Has Apple done prepackaged software for GNU/Linux before? Why Shake? (I'm guessing the type of customer who wants Shake demanded it, but on the other hand, when has Apple used that as a reason to produce it, rather than "encourage" users to switch to Mac)? Wouldn't those same customers want a Windows version?
Well done Apple... I think... any chance of an official version of Quicktime or iTunes while you're at it?
You are not alone. This is not normal. None of this is normal.
It's not fully clear just how the price structure has changed. Nobody is going to buy just ONE Shake workstation, usually it's backed by at least a small render farm with Shake client renderers. A few years back, I went to an Apple seminar about Shake, they said the $3000 package came with licenses for one workstation and 5 client machines for rendering. It looked like any smart configuration would be one big Mac workstation and 5 commodity Linux render stations. I just checked the Apple website and now they're offering a 5 user volume license (including Linux workstations) for $129 per system. So I am guessing that they dropped the price on the main package and unbundled the extra licenses for the 5 render machines so those are sold separately. Of course the volume licenses are for full workstation usage, but I suspect most people will use them for small render farms. But I'm only speculating here.
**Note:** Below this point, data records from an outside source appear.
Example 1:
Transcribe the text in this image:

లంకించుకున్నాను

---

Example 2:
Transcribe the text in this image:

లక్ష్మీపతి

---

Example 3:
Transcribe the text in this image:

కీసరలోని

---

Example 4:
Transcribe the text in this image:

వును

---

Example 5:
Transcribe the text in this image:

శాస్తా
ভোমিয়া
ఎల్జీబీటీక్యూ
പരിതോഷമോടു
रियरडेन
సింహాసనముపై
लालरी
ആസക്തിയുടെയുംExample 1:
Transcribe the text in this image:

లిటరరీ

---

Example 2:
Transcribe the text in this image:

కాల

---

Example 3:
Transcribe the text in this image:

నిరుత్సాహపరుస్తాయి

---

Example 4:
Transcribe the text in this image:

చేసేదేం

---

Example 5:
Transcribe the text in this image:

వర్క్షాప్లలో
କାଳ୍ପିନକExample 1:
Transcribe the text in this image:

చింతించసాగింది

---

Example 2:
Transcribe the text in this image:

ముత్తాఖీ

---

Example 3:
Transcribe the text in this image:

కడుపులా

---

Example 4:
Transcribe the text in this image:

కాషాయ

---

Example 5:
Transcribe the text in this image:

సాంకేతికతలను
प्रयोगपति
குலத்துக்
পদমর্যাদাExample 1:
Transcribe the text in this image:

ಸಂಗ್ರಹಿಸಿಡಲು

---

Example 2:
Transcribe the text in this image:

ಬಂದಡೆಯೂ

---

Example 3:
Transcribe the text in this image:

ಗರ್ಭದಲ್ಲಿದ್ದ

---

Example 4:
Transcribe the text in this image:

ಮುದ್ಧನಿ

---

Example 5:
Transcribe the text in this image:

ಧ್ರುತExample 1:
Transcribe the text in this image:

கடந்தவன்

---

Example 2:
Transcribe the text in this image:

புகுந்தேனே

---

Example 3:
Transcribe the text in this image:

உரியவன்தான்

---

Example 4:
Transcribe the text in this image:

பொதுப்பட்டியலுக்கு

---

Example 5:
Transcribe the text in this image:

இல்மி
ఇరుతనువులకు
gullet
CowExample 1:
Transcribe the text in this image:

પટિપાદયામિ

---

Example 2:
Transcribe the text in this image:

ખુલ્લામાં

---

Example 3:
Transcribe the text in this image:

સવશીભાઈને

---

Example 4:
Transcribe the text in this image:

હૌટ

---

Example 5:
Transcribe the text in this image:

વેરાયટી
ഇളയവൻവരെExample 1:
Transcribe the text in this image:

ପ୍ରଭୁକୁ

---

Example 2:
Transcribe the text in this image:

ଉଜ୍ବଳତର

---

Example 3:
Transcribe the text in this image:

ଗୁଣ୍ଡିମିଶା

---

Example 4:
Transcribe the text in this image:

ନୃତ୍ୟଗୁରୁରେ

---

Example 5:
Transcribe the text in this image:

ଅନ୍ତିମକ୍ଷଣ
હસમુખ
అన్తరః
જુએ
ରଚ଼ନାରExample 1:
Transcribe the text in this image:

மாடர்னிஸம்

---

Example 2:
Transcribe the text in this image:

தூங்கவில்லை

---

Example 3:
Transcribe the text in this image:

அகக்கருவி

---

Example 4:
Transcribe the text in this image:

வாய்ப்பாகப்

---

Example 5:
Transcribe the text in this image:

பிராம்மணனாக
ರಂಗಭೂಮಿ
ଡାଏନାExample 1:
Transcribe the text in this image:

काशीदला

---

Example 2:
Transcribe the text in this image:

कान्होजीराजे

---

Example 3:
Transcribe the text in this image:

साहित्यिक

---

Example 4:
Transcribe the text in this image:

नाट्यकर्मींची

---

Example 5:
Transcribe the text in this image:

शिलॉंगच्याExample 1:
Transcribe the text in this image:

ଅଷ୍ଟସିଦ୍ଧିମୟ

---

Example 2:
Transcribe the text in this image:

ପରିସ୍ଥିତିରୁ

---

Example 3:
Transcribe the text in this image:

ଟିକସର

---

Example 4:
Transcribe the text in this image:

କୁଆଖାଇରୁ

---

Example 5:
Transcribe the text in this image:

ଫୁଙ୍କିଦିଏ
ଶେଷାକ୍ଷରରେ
But still, there's a huge incentive to switch away from Linux to Mac render farms, Shake supports distributed rendering through QMaster, which AFAIK only runs on Mac, and is totally free. I've seen hacks to use QMaster to manage Linux Maya render farms, but I believe that's because the Maya renderer specifically wrote hooks to QMaster even on their Linux clients. And you still need license management on large Maya render farms. Nobody gives out free render farm licenses.. except Apple's QMaster.